— PROBLEM DESCRIPTION —
Which factors does the piece on the 3.8% Medicare tax and home sales list as determining whether the tax applies to a homeowner?

— EXCERPTED TEXT —
The impact of the 3.8% Medicare Tax on Your Home Sale

Two years ago, when the Healthcare Reform Act was enacted, it created a new tax that will go into effect in 2013. Many people believe that this tax targets real estate sales.  However, according to the National Association of Realtors (NAR), it does not, and it is estimated that the new tax will only effect 2-3% of people selling their homes.  NAR describes the tax as being more like a capital gains tax- due when you file your income tax return- not like a property transfer tax that you would pay at the closing table when you sell your home.

Whether the tax would even apply to a homeowner is based on several factors, including household income, federal tax filing status, and the amount of gain (not sales price) of the sale of your home.  The tax only applies to individuals whose income is over $200k per year, or $250k per year for people filing jointly. Furthermore, the gain on the house (not the sales price) would have to exceed $250k for individual filers, or $500k for people filing jointly.  Only the portion of the gain that exceeds those limits is subject to the new 3.8% tax. Considering the real estate market we seen for the past few years, I find it doubtful that most people would have that kind of equity in their homes.

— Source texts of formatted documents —
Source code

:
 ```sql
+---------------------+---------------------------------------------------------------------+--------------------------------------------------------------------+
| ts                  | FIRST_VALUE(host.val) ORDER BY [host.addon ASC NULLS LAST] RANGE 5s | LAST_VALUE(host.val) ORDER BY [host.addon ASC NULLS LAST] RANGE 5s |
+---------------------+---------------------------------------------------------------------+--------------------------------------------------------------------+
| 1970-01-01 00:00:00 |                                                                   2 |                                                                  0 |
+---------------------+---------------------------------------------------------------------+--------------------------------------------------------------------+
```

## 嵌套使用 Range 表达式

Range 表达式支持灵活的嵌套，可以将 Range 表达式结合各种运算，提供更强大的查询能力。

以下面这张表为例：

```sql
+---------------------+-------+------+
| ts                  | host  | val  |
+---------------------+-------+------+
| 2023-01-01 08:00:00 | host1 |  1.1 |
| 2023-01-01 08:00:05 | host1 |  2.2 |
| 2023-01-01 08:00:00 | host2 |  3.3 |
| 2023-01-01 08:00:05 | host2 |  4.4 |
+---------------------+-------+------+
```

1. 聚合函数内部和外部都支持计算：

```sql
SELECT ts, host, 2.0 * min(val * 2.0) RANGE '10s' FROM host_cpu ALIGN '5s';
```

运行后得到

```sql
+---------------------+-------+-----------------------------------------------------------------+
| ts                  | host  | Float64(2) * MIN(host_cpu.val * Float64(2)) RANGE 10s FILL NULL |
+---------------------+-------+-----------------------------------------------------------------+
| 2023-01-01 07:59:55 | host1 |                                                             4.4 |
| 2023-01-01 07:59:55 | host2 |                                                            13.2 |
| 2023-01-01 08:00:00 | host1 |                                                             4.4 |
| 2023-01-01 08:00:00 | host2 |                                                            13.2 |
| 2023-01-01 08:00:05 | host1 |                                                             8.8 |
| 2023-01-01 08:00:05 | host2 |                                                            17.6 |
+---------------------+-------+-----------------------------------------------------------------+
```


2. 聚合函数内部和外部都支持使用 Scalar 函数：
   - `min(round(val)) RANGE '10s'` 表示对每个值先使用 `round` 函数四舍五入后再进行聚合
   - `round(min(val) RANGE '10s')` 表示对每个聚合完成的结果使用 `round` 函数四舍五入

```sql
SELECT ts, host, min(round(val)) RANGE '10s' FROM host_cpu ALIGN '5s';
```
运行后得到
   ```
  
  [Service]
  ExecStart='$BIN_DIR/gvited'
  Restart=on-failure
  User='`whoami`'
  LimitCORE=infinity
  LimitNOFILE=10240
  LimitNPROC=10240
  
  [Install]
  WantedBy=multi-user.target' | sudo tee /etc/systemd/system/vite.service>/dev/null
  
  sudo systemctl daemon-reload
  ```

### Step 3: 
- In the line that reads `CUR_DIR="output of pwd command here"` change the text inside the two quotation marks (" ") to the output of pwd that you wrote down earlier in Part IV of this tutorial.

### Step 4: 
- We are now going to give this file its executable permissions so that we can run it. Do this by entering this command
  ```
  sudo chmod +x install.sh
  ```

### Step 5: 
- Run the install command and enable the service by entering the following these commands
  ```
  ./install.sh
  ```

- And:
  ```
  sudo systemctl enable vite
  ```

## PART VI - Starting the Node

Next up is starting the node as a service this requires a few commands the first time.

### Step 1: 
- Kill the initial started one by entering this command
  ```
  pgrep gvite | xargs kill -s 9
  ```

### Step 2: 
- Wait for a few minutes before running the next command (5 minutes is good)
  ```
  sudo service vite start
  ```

— ANSWER BOX —
- Household income
- Federal tax filing status
- The amount of gain (not sales price) of the sale of your home